(Supplied text)
Re: XQuery/Reg Exes

On Thu, Sep 06, 2007 at 10:43:13AM +0100, Phil Archer wrote:
> 1. Is it fair to say: "The XQuery 1.0/XPath 2.0 Regular Expression 
> avoids some of the more advanced RE features that can require excessive 
> processing which is not appropriate or needed when establishing whether 
> a candidate resource is or it not an element of a Resource Set."

Not really.  If it is true it's certainly by coincidence, as
the term "resource set" is not part of XQuery, nor of XPath 2.0.

Regular expression matching, for input of unbounded length,
can probably have arbitrary algorithmic complexity.  Certainly
iy is exponential, even with only the Kleene closure operator,
and you can't get a simpler regular expression language than that.
The canonical example is
    aa*aa*b
given a string of 4,000 "a" characters followed by either a "b" or a
"c".

Where we cut features out it was mostly to try and help implementors
in terms of code complexity.  In practice, for matching against an
IRI, people aren't likely too want to write regular expresisons that
do not evaluate efficiently, but regular expressions can be a possible
denial of service attack for network applications.
(End Supplied text)
(Given records)
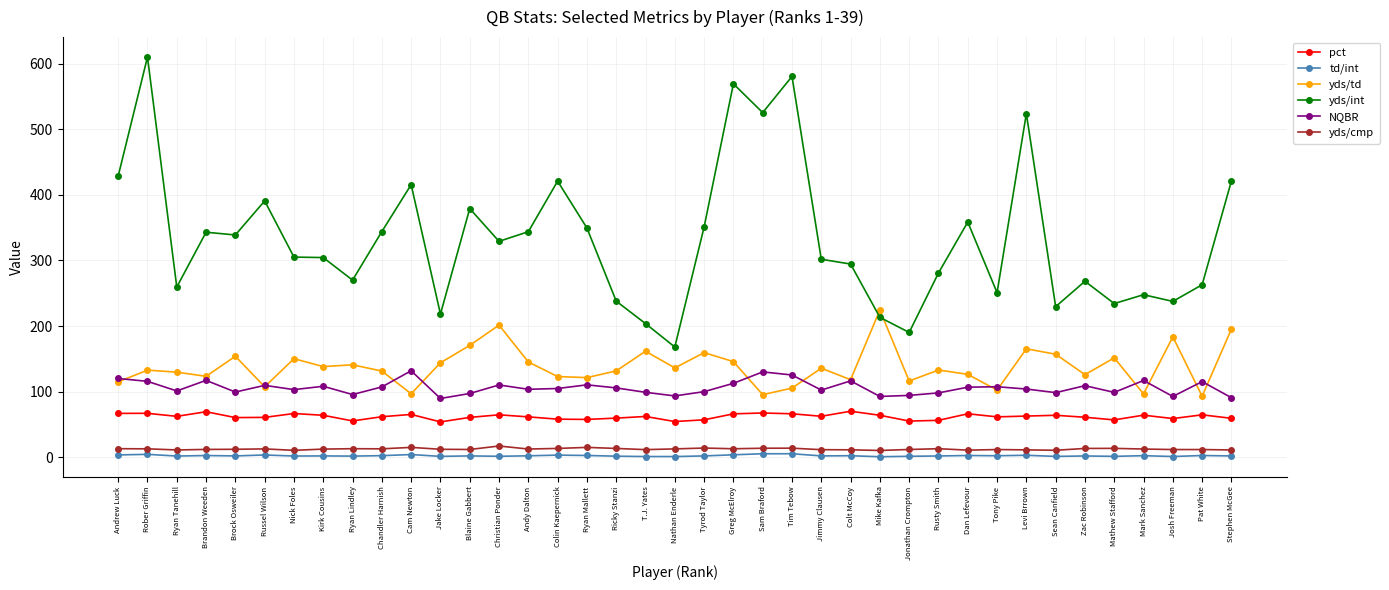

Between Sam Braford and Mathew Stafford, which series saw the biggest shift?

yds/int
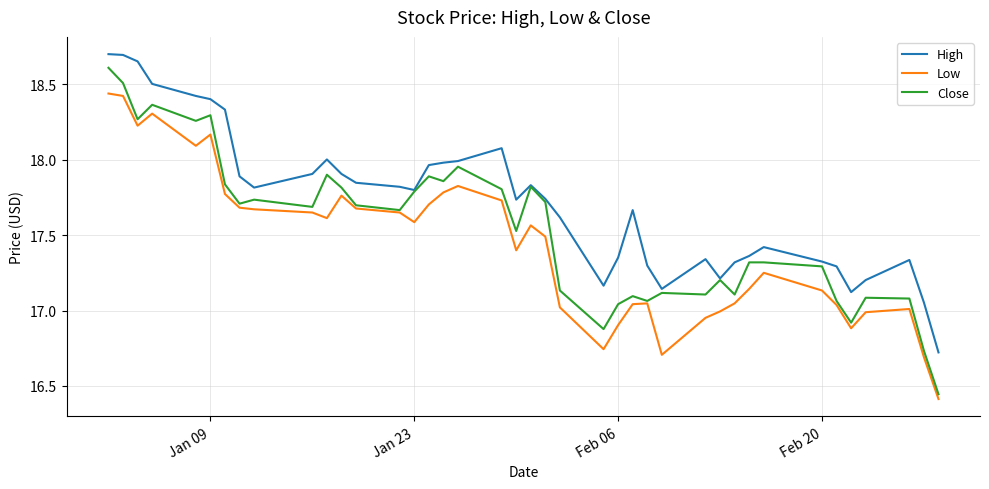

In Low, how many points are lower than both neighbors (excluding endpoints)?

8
(End Given records)
(Given records)
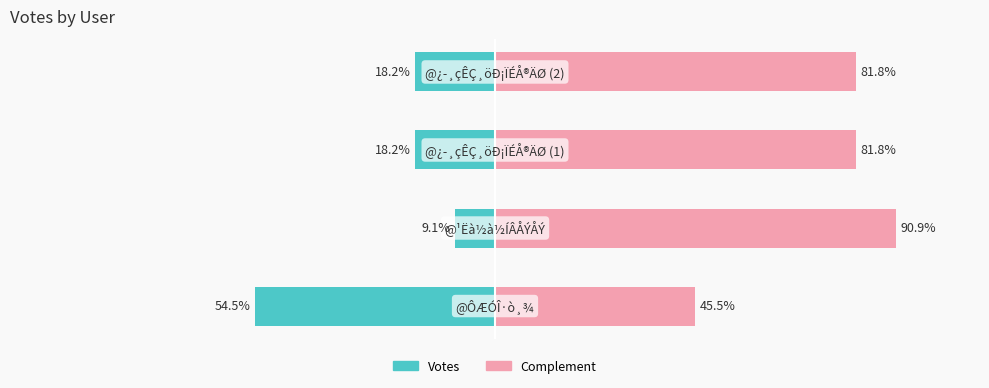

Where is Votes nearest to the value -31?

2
(End Given records)
**Set of tasks**.
**a.** In the records, take the part that opens with the line containing "Between Sam Braford" and closes with the line containing "In Low, how", and render it as a Markdown table with the columns Row and Line. Skip blank lines and leave the pictures out.
**b.** Finish out the next part of the mailing-list reply on XQuery regular expressions, starting after its last sentence.

**Answer section**.
**a.**
| Row | Line |
|---|---|
| 1 | Between Sam Braford and Mathew Stafford, which series saw the biggest shift? |
| 2 | yds/int |
| 3 | In Low, how many points are lower than both neighbors (excluding endpoints)? |

**b.**
See http://www.cs.rice.edu/~scrosby/hash/ for some brief notes.

> (i.e. all we're ever doing is matching an RE against a URI to find out 
> if there is or is not a match so we'd never need the Perl list function, 
> for example.)
Perl doesn't have a function called "list".  The XPath 2.0 F&O does
have the notion of a sequence, though.

> 2. What is the identifier for an XPath 2.0 RE? We're defining an RDF 
> property that has an RE as its range but if we just use XML Schema that 
> won't include the modifications in XPath. So perhaps it should be 
> http://www.w3.org/2005/xpath-functions#regex-syntax ?

It's not really a meaningful question.

The URI you give isn't defined -- that is, there is no such
anchor in the document provided.  There's no guarantee that the
XSL and XQuery Working Groups will not define such an anchor
in the future, but if they do, there's *certainly* no guarantee
that it will be what you want.  Please don't make up anchors in
other groups' documents :-)

http://www.w3.org/TR/2007/REC-xpath-functions-20070123/#regex-syntax
might be closer to what you want, as long as you realise that this
is also a pointer to the documentation for the regular expression
syntax, and someone might want to use RDF to say things about it,
as well (of course) as wanting to dereference it.

I'm not sure I've helped very much.  When I get back from the
current trip (I'm in Tokyo) we could talk on the 'phone if it
would help more.  Or email is fine.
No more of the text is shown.